Around 530 AD, the bishopric of Mâcon was formed, which ruled the area until around 840. From 843 to 1600, Mâcon lay on the border of France and the Holy Roman Empire, which helped the area to become rich on customs taxes. From the 1200s to the 1500s, Mâcon passed through the hands of many different rulers. In 1395, Philip the Bold set forth an order defining the requirements for the quality Burgundy wines, which can be thought of as the first appellation in the region.
During the wars of religion in the 1500s, Mâcon experienced a particularly bloody era, as the city’s peasants revolted, and passed between Protestant and Catholic rule at least three times in five years. In the 1700 and 1800s, Mâcon went through a fair amount of political restructuring due to both the French Revolution and the Napoleonic Wars, and switched between French and Austrian hands during the return of Napoleon.

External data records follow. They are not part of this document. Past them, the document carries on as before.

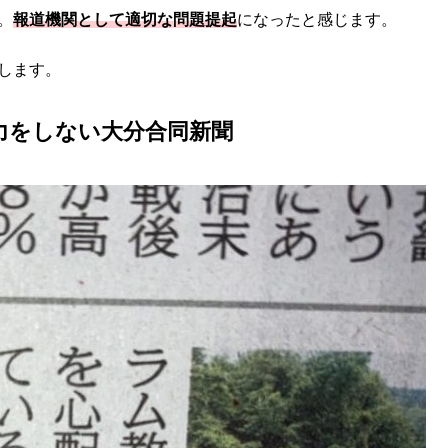
。
報道機関として適切な問題提起
になったと感じます。
します。
力をしない大分合同新聞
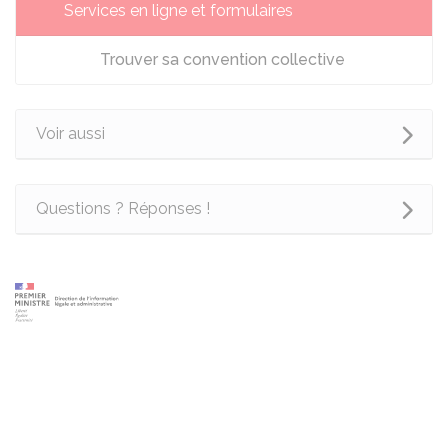
Services en ligne et formulaires
Trouver sa convention collective
Voir aussi
Questions ? Réponses !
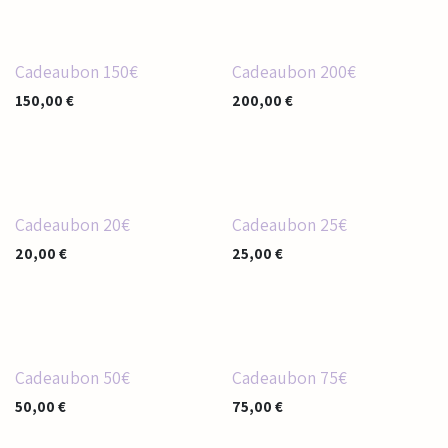
Cadeaubon 150€
Cadeaubon 200€
150,00
€
200,00
€
Cadeaubon 20€
Cadeaubon 25€
20,00
€
25,00
€
Cadeaubon 50€
Cadeaubon 75€
50,00
€
75,00
€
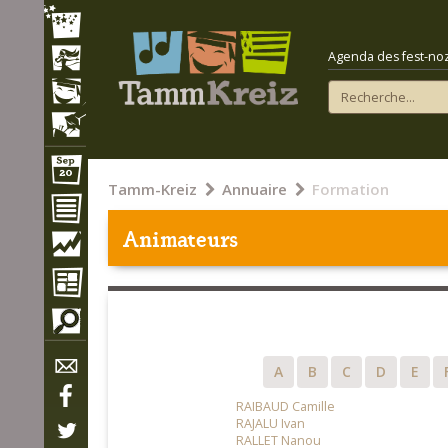
Agenda des fest-noz e
Tamm-Kreiz
Annuaire
Formation
Animateurs
A
B
C
D
E
RAIBAUD Camille
RAJALU Ivan
RALLET Nanou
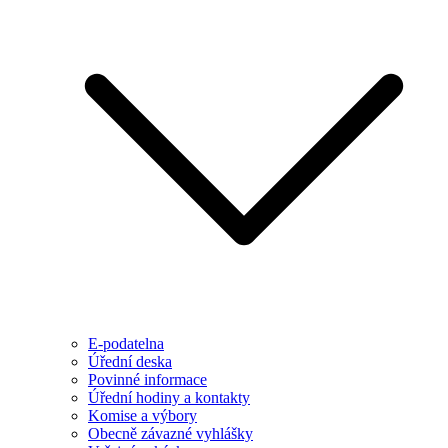
E-podatelna
Úřední deska
Povinné informace
Úřední hodiny a kontakty
Komise a výbory
Obecně závazné vyhlášky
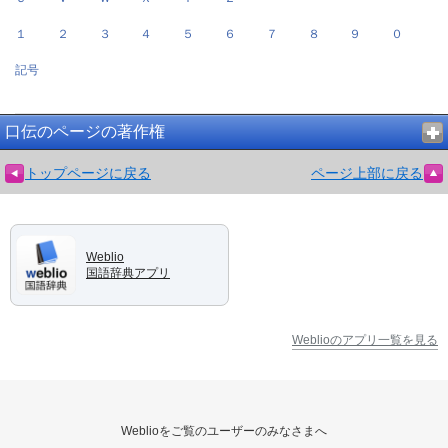
１
２
３
４
５
６
７
８
９
０
記号
口伝のページの著作権
トップページに戻る
ページ上部に戻る
Weblio
国語辞典アプリ
Weblioのアプリ一覧を見る
Weblioをご覧のユーザーのみなさまへ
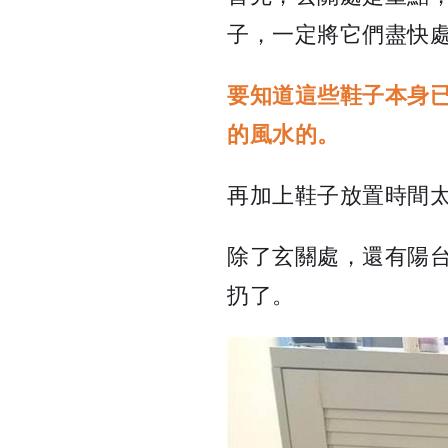
子，一定將它們盡快
要知道這些鞋子本身
的風水的。
再加上鞋子放置時間
除了玄關處，還有陽
扔了。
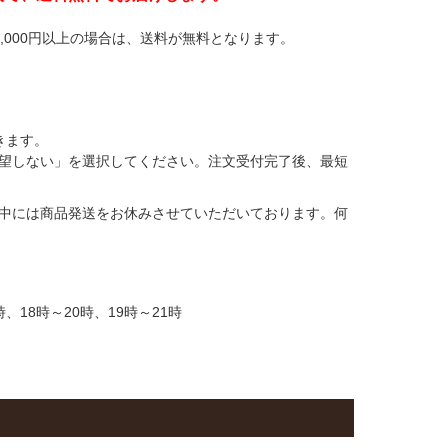
,000円以上の場合は、送料が無料となります。
きます。
望しない」を選択してください。注文受付完了後、最短
中には商品発送をお休みさせていただいております。何
時、18時～20時、19時～21時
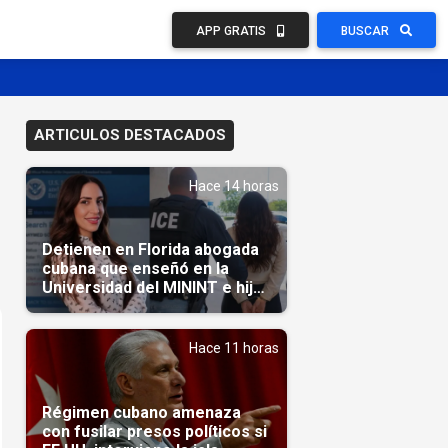
APP GRATIS
BUSCAR
ARTICULOS DESTACADOS
Hace 14 horas
Detienen en Florida abogada
cubana que enseñó en la
Universidad del MININT e hija
de diplomático cubano
Hace 11 horas
Régimen cubano amenaza
con fusilar presos políticos si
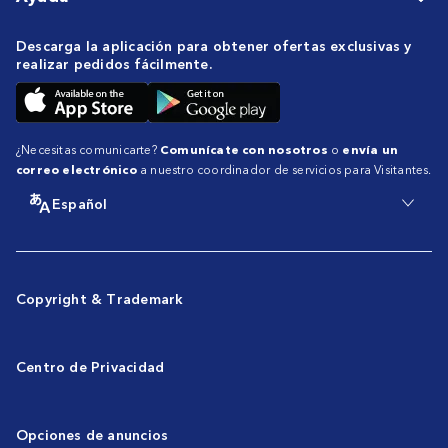
Descarga la aplicación para obtener ofertas exclusivas y
realizar pedidos fácilmente.
¿Necesitas comunicarte?
Comunícate con nosotros
o
envía un
correo electrónico
a nuestro coordinador de servicios para Visitantes.
Español
Copyright & Trademark
Centro de Privacidad
Opciones de anuncios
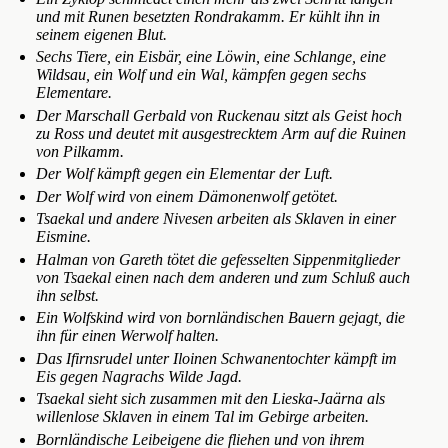
und mit Runen besetzten Rondrakamm. Er kühlt ihn in
seinem eigenen Blut.
Sechs Tiere, ein Eisbär, eine Löwin, eine Schlange, eine
Wildsau, ein Wolf und ein Wal, kämpfen gegen sechs
Elementare.
Der Marschall Gerbald von Ruckenau sitzt als Geist hoch
zu Ross und deutet mit ausgestrecktem Arm auf die Ruinen
von Pilkamm.
Der Wolf kämpft gegen ein Elementar der Luft.
Der Wolf wird von einem Dämonenwolf getötet.
Tsaekal und andere Nivesen arbeiten als Sklaven in einer
Eismine.
Halman von Gareth tötet die gefesselten Sippenmitglieder
von Tsaekal einen nach dem anderen und zum Schluß auch
ihn selbst.
Ein Wolfskind wird von bornländischen Bauern gejagt, die
ihn für einen Werwolf halten.
Das Ifirnsrudel unter Iloinen Schwanentochter kämpft im
Eis gegen Nagrachs Wilde Jagd.
Tsaekal sieht sich zusammen mit den Lieska-Jaärna als
willenlose Sklaven in einem Tal im Gebirge arbeiten.
Bornländische Leibeigene die fliehen und von ihrem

In years past, Mâcon was most well-known for its red wines, however, that changed in the 1900s, and now the region is primarily known for its white wines. Despite the region’s bloody history, Mâconnais is now mostly known for extraordinary Chardonnays, with even a town in the area named after the grape, the most famous of which being Pouilly-Fuisse.
Located in the south of Burgundy, the Mâconnais has a continental climate, with warm summers and cold, but relatively mild winters. The soil in the area is an alkaline limestone clay, which is rich in iron. The minerals in the soil help to keep the wine fresh, as well as bring out particular flavours from the Chardonnay grape that is grown there.
4,100 hectares in the Mâconnais region is planted under vines and, as a whole, the region produces about 13 million bottles of wine annually. Mâconnais contributes 24% to the total wine production in Burgundy.
A full 98% of the area’s wine output is made up of Chardonnay, a white wine grape, and 1% is Gamay, a red wine grape that is particularly renowned for producing quality Beaujolais.
Chardonnay is the dominant grape grown in the Mâconnais, which originated in the Burgundy region, and is also the second most commonly grown grape in all of France. Chardonnay is considered to be a “neutral” grape, with much of the diversity in flavour dependant on the soil it is grown in, the region where it is grown and, of course, how the wine is produced. This is often dependent on whether the wine is aged in oak or stainless steel.
Gamay, a red wine grape, is also grown in the region, although it is not as widely known or consumed as Chardonnay.
Mâconnais white wines are white or straw-coloured, with aromas of roses, honeysuckle, fern, lemongrass and citrus. They are known to have flavours of pine, quince and fennel.
Pouilly-Fuisse, the most famous white wine from Mâconnais, is dry, light and full-bodied, with a crisp fruit flavour. It has often been described as “creamy” or “buttery.”
Some of the most notable producers of wine in the Mâconnais region are La Roche, Les Vignes Blanches and Chateau de Beauregard. As well as Jean Rijckaert and Domaine Guffens-Heynen.